_TEXT UNDER STUDY_.
Rose Privée by L'Artisan Parfumeur, which will officially launch in April 2015, is presented as an homage paid to the costliest of roses, Rosa Centifolia also known as "May Rose" and "Cabbage Rose". The perfume house see the new fragrance as marking their entry into an exclusive club for the happy few, who can boast steady access to the rare floral ingredient. There must have been a good harvest last year as Estée Lauder are also issuing a new rose composition centering on the reputedly scarce ingredient, with Rose de Grasse by Aerin...

While I am partial to the scent of Bulgarian rose for its joyous quality, the scent of Rosa Centifolia is particularly delicate and precious-feeling - even if you did not have to pay a lot to get it. Yves Rocher, for instance, issued Moment de Bonheur in 2011, which features enough of Rosa Centifolia to allow you to partake in an authentic experience of refinement, as well as one of undeniable beauty, thanks also to the art of noted perfumer Annick Ménardo.

If L'Artisan Parfumeur Rose Privée sounds like a project influenced by what perfumer Michel Almairac has defined as the aesthetics of l'école de Grasse - which are inspired by natural ingredients rather than abstract accords - it turns out to be the best of both worlds. The composition is co-signed by duo of perfumers Bertrand Duchaufour and Stéphanie Bakouche; the latter is officially introduced as his apprentice, in the best artisanal tradition, on the occasion of the launch of Rose Privée.

_RECORD SET_.
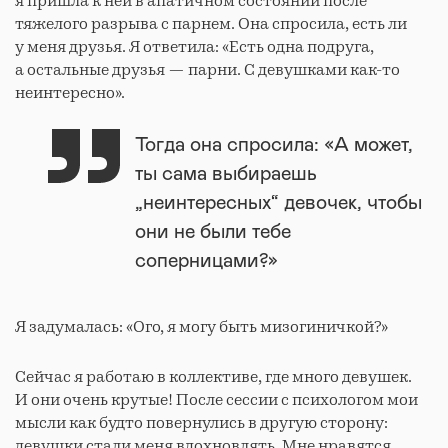
я пришла к ней в апатичном состоянии после
тяжелого разрыва с парнем. Она спросила, есть ли
у меня друзья. Я ответила: «Есть одна подруга,
а остальные друзья — парни. С девушками как-то
неинтересно».
Тогда она спросила: «А может,
ты сама выбираешь
„неинтересных“ девочек, чтобы
они не были тебе
соперницами?»
Я задумалась: «Ого, я могу быть мизогиничкой?»
Сейчас я работаю в коллективе, где много девушек.
И они очень крутые! После сессии с психологом мои
мысли как будто повернулись в другую сторону:
девушки стали меня вдохновлять. Мне нравятся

_TASK REQUIREMENTS_.
A) In the text on Rose Privée, which two perfumers co-signed the composition?
B) Rewrite the lines read from the pictures in the records, replacing "психологом" with "терапевтом" and leaving everything else unchanged. Do not include the pictures in your answer.

_RESPONSES FOR EACH TASK_.
A) Bertrand Duchaufour and Stéphanie Bakouche.

B)
я пришла к ней в апатичном состоянии после
тяжелого разрыва с парнем. Она спросила, есть ли
у меня друзья. Я ответила: «Есть одна подруга,
а остальные друзья — парни. С девушками как-то
неинтересно».
Тогда она спросила: «А может,
ты сама выбираешь
„неинтересных“ девочек, чтобы
они не были тебе
соперницами?»
Я задумалась: «Ого, я могу быть мизогиничкой?»
Сейчас я работаю в коллективе, где много девушек.
И они очень крутые! После сессии с терапевтом мои
мысли как будто повернулись в другую сторону:
девушки стали меня вдохновлять. Мне нравятся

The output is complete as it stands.